Stay informed: Help protect yourself and others from Hepatitis A
Nearly one year after a hepatitis A outbreak began in San Diego, there is mixed news to report about the ongoing problem.
San Diego County’s top public health official said this week that there are signs that the outbreak has slowed there. However, over the last several months, the outbreak has spread to Los Angeles and Santa Cruz. Even as far away as San Francisco and Sacramento, public officials are discussing the potential for further spread.
Some of you have asked how you can protect your employees and your customers. In San Diego, the CRA has worked closely with the county’s Department of Public Health, has helped plan and host vaccination clinics and wants to help members statewide by providing the latest news, along with facts from the Centers for Disease Control. We hope this will help you as you work to prevent the spread of the virus.
First, it’s important to know that while the spread of hepatitis A is a serious public health issue, not everyone is considered to be at an elevated risk for exposure. For more information about who is most at risk, along with knowledge about how hepatitis A spreads and how to prevent its spread, consult this information from the CDC. In San Diego and other cities, the homeless population has been hardest hit and this is blamed in large part on a lack of access to sanitation. However, some food handlers have also been infected.

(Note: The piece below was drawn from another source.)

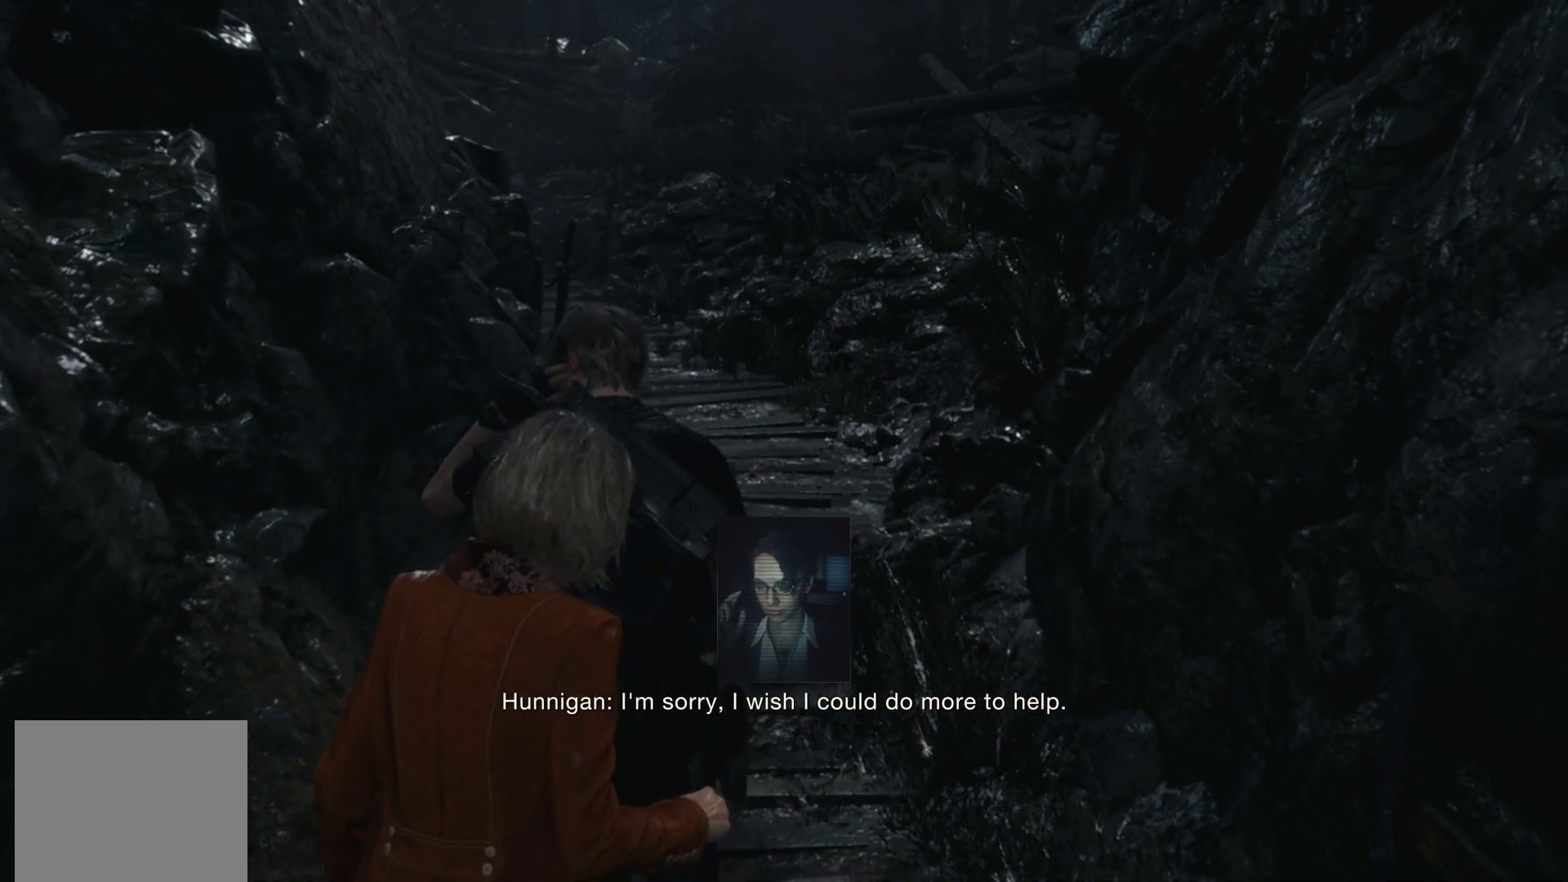
{"buttons": [], "left_stick": "up", "right_stick": "center", "events": []}
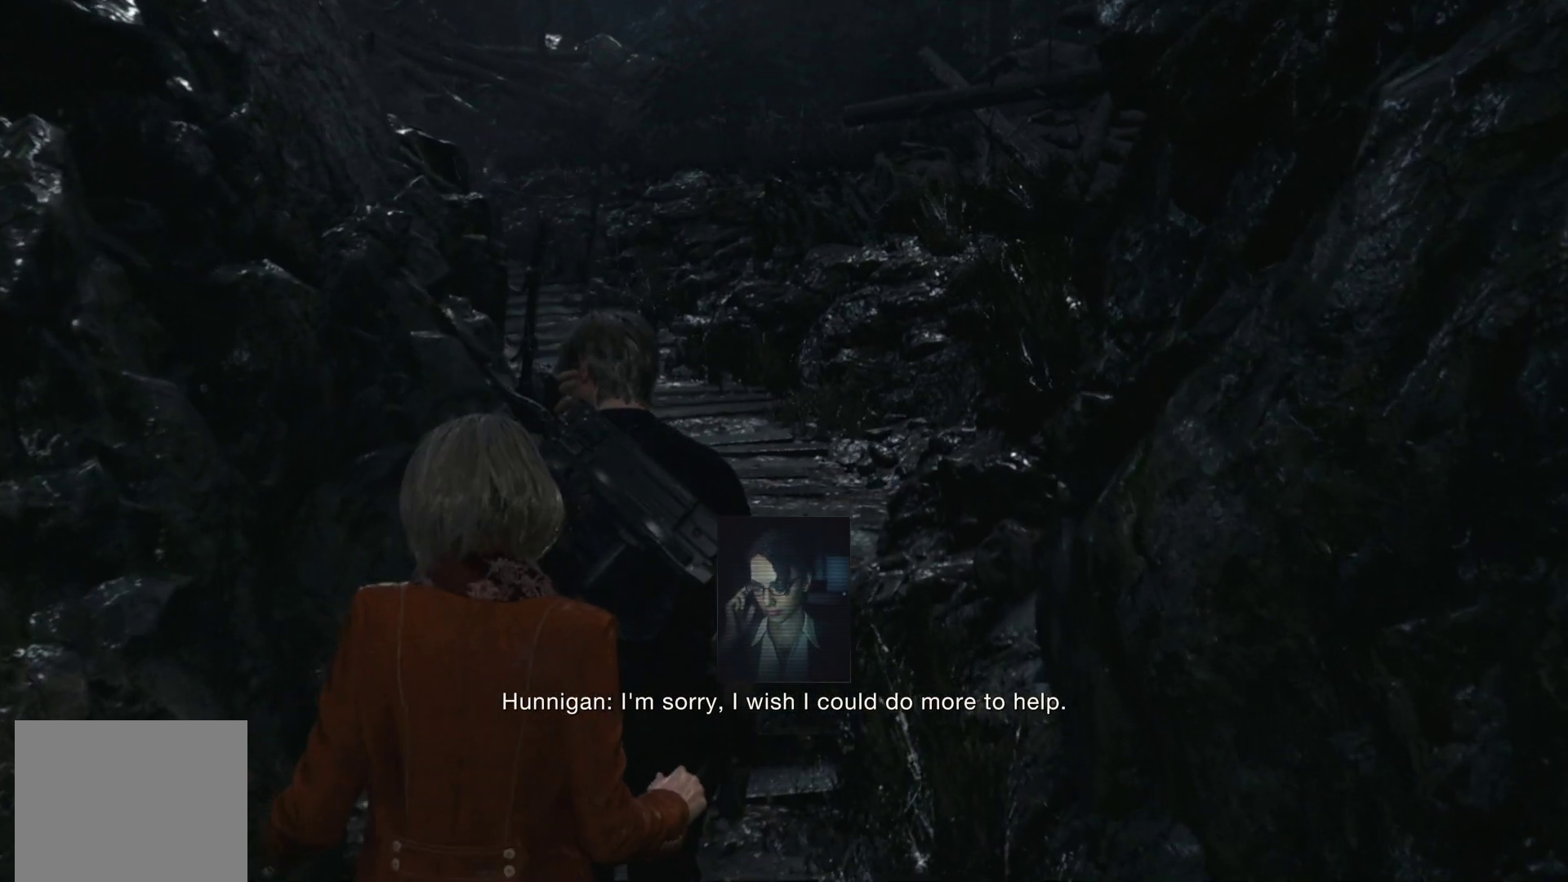
{"buttons": [], "left_stick": "up", "right_stick": "center", "events": []}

Experts believe the strain of hepatitis A that has spread so rapidly in Southern California is not spread through food, but through person-to-person contact and even between people and surfaces or objects that have been touched by an infected person. As you can guess, that makes frequent hand-washing very important. Experts say using hand sanitizer is not the preferred form of cleansing your hands as it relates to hepatitis A. They recommend cleansing your hands the old-fashioned way – with warm, soapy water.
The good news is, restaurants already require employees to wash their hands frequently, and routinely preach this advice to others. It may be the single most important thing you can continue to do. While the CDC reports that vaccination is the best way to prevent hepatitis A, public agencies may prioritize the homeless population and groups considered most at-risk when providing the vaccine for free. If you’d like information about the vaccine, you can contact your doctor or your local public health department.
Most importantly, thank you for everything you’re doing to keep yourselves and your employees informed. Even though hepatitis A is not a problem specific to restaurants, restaurants have stepped forward to be part of the prevention efforts. Thank you!